И краснеть так густо тоже не надо, мальчик мой. Разумеется, я знаю.
Разумеется, давно. Прекрати опускать глаза. Ты Дорак. Тебе надо
привыкать.
При чем тут одно и другое?..
И первое, и второе и пять тысяч десятое тут только при том, что.. ты
Дорак. Вот так.
И нет, ты ничего не должен мне объяснять. А я не должен писать это
письмо и говорить с тобой весь сегодняшний вечер не должен тоже. Мне
нужно писать эту ересь политического толка, мне нужно слушать, как ты
заикаешься, глотая слезы смущения, мне нужно поговорить с тобой как
мужчина с мужчиной.
Стоит ли объяснять тебе разницу между «я должен» и «мне нужно»?..

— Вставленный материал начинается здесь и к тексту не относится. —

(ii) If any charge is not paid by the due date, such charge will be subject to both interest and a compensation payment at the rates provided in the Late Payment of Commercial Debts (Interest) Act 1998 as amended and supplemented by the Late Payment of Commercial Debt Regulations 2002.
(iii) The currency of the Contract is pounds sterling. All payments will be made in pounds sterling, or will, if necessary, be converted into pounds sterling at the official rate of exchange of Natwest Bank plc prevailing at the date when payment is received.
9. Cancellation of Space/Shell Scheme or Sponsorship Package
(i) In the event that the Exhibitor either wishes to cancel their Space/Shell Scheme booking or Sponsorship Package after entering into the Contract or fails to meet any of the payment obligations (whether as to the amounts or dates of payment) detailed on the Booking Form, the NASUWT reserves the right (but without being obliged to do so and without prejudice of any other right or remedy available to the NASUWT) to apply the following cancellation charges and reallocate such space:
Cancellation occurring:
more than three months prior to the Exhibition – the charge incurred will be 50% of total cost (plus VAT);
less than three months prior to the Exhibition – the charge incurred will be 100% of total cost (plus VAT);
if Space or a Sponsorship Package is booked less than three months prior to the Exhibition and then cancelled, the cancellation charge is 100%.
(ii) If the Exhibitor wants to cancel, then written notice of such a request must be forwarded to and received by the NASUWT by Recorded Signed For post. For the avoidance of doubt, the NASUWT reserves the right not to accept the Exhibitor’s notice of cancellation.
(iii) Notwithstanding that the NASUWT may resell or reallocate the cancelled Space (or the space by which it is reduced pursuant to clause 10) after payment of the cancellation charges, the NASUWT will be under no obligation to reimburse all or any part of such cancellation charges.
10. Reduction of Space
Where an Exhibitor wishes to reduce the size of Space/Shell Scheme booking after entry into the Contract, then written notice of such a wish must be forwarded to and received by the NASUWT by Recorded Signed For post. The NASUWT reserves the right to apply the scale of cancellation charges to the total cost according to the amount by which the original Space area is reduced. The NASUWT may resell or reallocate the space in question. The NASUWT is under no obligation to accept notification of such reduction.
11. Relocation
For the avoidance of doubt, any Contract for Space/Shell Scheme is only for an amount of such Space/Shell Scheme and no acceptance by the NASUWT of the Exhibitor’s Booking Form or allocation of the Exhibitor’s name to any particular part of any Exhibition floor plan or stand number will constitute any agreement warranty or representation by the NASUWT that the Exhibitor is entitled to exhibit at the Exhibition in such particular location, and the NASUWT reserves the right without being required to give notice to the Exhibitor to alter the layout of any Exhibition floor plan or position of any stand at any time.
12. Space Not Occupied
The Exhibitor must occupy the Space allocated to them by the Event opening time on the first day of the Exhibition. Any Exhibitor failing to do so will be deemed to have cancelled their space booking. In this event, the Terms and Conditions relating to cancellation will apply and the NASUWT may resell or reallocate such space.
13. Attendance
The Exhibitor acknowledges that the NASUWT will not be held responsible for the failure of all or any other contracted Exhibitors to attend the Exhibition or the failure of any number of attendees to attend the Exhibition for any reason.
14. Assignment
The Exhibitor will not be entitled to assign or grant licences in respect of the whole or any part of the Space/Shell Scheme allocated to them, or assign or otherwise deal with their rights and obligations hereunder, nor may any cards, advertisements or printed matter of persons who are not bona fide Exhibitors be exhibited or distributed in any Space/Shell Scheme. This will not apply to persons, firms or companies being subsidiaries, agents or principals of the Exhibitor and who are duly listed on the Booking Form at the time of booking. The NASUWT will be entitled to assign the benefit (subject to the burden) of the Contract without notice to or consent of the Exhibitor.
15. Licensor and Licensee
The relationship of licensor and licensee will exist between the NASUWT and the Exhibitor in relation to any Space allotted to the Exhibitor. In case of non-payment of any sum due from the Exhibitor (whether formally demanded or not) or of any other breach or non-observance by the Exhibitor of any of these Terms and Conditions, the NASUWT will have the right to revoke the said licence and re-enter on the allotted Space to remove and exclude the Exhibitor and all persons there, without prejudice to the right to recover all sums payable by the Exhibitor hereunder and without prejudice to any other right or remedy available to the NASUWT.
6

Ты говори, говори, я пока что выпью шадди. Музыку, знаешь, не люблю. А
у тебя голос как у меня в юности. Если бы я не стал учиться сдерживать
его, приняв сан… Говори, мальчик, а я послушаю свою юность, как иные
слушают скрипки и клавикорды. Хотя юность больше похожа на флейту. На
флейту и порой на кэналлийскую гитару…
Честь, совесть, свобода выбора?.. Сколько лет тебе с утра, Анри Дарзье?..

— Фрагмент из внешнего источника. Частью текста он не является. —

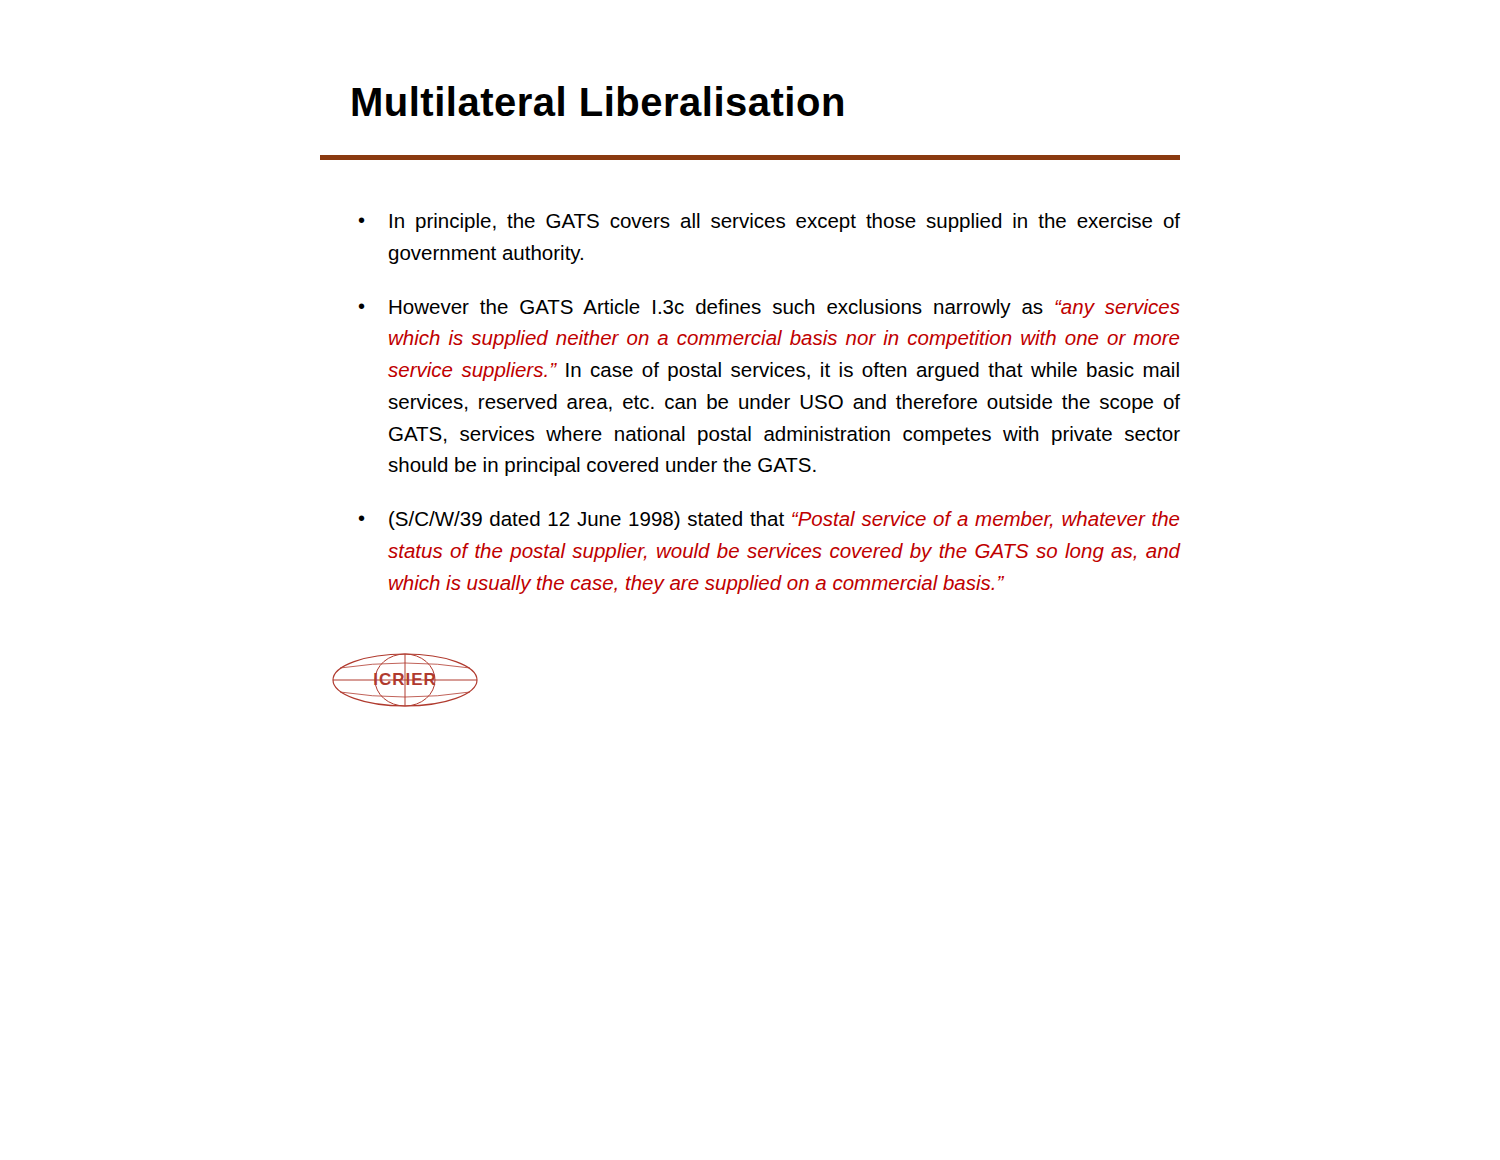Multilateral Liberalisation
In principle, the GATS covers all services except those supplied in the exercise of government authority.
However the GATS Article I.3c defines such exclusions narrowly as “any services which is supplied neither on a commercial basis nor in competition with one or more service suppliers.” In case of postal services, it is often argued that while basic mail services, reserved area, etc. can be under USO and therefore outside the scope of GATS, services where national postal administration competes with private sector should be in principal covered under the GATS.
(S/C/W/39 dated 12 June 1998) stated that “Postal service of a member, whatever the status of the postal supplier, would be services covered by the GATS so long as, and which is usually the case, they are supplied on a commercial basis.”
ICRIER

Вот-вот, уже многовато, знаешь ли, для такой голубоглазой наивности.
Если Дидерих – наш с тобою, дорогой племянник, родич, то это еще не
повод. Свобода выбора – это вон, на Дворе Чудес. Романтика с кровавыми
медяками в кармане. А совесть и честь… Спроси у Ворона, если не
побоишься. Тебе он, наверное, ответит. Как мне когда-то его отец –
честь умирает тогда, когда ты сам отказываешься от нее, а со стороны –
со стороны всякое может казаться…
Запомни, мальчик, Дорак никому ничего не должен. А только самому себе.
А долг самому себе – это и есть оно, «мне нужно». Долг и еще редкое
умение смотреть на все происходящее вокруг тебя верху вниз,
отстраненно и сухо. Только тот, у кого голова холодная, может
позволить себе роскошь горячего сердца. Только конченый циник может
стать по-настоящему честным. Потому что честность всегда, всегда
начинается с себя. А не лукавить перед самим собой способен только
тот, кто достаточно безжалостен для подобного. Начинать всегда нужно с
себя…
Ты, Дорак, готов начать – с себя?..
Мне нравится, когда ты смотришь так – решительно и спокойно. Мало кто
из твоих знакомых видел на твоем очаровательном лице такое выражение,
об заклад могу побиться, хотя кардиналу и не пристало.
Да, именно так, не красней, малыш. Отчего-то так вышло, что ты похож
на меня куда больше, чем на собственного отца. Не надо так ухмыляться,
дворец тебя развращает. Просто мы оба похожи на твоего деда.
А значит, ты умен, просто ленишься пользоваться головой – и клянусь,
вот это я из тебя выбью, даже если ты меня возненавидишь.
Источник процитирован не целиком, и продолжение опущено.